A dispetto di questo stato di cose, agli inizi degli anni sessanta vi fu un continuo fiorire di proposte che provocarono anche la reazione della Stampa: allora radio e televisione erano limitati a spettacolo e informazione politica o strettamente scientifica o sportiva limitatamente a calcio, campionati mondiali ed Olimpiadi.
In particolare la stampa specializzata seguì con genuino interesse la lotta a distanza ingaggiata da Karl Abarth contro la BMW per i records internazionali sulle brevi distanze (così si chiamava ufficialmente l’accelerazione); entrambi i contendenti si basarono su due “Formula 2“ (motorizzazione di due litri), pur se per motivi diversi. Se Karl Abarth, già noto elaboratore, aveva sposato la tesi “Henry Ford” per pubblicizzare la propria linea “economica” di accessori, la BMW, probabilmente, aveva deciso di farsi largo nel mondo dei Big sfidando un recordman già affermato. Non è da dimenticare, infatti, che Abarth aveva già conquistato numerosi primati anche sulle lunghe distanze, con Mario Poltronieri (il futuro telecronista) ed altri piloti alla guida delle sue macchine, nelle Classi di cilindrata inferiore, quelle che poi avrebbero portato alla produzione della “595”, “695”, “850” “1.000” e “1.300”, tutte basate su meccanica Fiat o Simca (allora in joint-venture con la Casa torinese).
I principi del trasferimento dinamico delle masse non erano ancora di pubblico dominio, nè, in Italia, si sapeva alcunchè della “teoria della leva” formulata, con successo, da Donald Garlits: al contrario Sidney Allard, inglese, destinato ad entrare in contatto con lo “US Drag Tour” organizzato dalla N.H.R.A. nel 1964 in Gran Bretagna, aveva accesso non solo ai telai “Dragmaster” ma anche a pneumatici slicks. La F.I.A. di allora non notò minimamente la diversa architettura di Abarth e BMW, opposti ad una macchina “espressamente costruita per accelerare” ed iscrisse nel proprio Albo d’Oro la macchina inglese che aveva letteralmente surclassato i precedenti primati, alternativamente conquistati dai due europei continentali.

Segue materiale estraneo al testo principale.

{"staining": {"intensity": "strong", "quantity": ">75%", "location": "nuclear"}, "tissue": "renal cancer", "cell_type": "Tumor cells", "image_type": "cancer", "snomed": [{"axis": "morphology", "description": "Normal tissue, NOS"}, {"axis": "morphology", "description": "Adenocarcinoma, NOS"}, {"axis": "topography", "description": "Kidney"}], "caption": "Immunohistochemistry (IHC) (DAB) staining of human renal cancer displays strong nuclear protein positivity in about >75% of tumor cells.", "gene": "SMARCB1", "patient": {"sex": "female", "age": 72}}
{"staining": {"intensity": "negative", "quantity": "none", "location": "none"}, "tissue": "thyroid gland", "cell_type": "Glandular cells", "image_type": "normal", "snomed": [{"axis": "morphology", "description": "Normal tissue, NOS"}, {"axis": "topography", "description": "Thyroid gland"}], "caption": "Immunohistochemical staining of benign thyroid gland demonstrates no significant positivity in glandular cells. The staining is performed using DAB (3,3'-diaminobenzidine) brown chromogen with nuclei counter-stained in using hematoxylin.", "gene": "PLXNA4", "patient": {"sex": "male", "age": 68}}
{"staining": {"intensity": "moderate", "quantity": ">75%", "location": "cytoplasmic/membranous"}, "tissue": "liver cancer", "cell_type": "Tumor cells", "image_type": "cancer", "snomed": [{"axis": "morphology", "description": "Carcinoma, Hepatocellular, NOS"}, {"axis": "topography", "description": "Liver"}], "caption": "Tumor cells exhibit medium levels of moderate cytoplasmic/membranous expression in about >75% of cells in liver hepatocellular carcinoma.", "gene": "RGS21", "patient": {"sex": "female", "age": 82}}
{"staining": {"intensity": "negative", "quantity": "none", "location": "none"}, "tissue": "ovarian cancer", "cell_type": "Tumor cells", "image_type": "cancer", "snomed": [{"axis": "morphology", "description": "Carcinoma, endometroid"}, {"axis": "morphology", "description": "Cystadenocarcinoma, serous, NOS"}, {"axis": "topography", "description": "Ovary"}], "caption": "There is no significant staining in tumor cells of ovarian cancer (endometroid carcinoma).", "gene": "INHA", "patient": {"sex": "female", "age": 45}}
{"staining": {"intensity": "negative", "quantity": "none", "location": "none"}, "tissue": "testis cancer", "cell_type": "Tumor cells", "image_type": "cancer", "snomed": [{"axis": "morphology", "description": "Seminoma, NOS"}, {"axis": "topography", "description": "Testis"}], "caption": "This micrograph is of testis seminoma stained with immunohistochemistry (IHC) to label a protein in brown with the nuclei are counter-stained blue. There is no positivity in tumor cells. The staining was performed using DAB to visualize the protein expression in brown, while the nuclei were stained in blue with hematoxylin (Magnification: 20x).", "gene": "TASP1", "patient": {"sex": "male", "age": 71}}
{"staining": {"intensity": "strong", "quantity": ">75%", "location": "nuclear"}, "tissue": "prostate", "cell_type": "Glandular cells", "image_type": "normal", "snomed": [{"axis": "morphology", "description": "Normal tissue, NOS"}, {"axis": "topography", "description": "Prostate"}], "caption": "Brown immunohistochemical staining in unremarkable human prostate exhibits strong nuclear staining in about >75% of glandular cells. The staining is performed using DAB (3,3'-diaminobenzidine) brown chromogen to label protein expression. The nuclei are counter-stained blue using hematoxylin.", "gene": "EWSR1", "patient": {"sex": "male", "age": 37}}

Dopodichè sull’accelerazione calò il silenzio, almeno quello dell’informazione specializzata: mentre, a fine stagione, quando non si avevano argomenti più interessanti da pubblicare, diversi settimanali si divertivano a stampare servizi fotografici riccamente commentati da gente che sapeva solo citare “le stranezze di quei mattacchioni di americani”, confondendo gli hot rods con i dragsters e parlando di “macchine d’epoca” a proposito di una Gas o di un’Altered.
Con l’avvento degli anni ottanta gli appassionati italiani iniziarono a rendersi conto che oltreconfine qualcosa si stava muovendo: customizers in Francia, drag-bikers nei paesi bassi, drag cars in Gran Bretagna sulla mitica pista d’aviazione di Santa Pod, persino drag races disputate in Germania all’interno di basi N.A.T.O. e nei Paesi scandinavi sulle piste usate dagli aviogetti. Da quì, per fortuna, nasce, nel 1986, la fortunata serie che oggi si chiama European Drag Championship.
Sul fronte dello street-rodding ancora l’Italia con un laureando in ingegneria, Fabio Buzzi, che propone un originalissimo hot rod basato sulla libera interpretazione della Ford T, motorizzato Lancia Aurelia: da notare che l’ing. Buzzi è oggi un affermato progettista di scafi “off-shore”, vincitore di numerosi, e prestigiosi, allori internazionali.
In Europa la European Street Rod Association, forte dell’adesione di moltissime Organizzazioni Nazionali (Italia esclusa, naturalmente) organizza una mezza dozzina di Raduni e Cruises, sul modello di quelli Americani.
I Media nazionali, in tutt’altre faccende affacendati.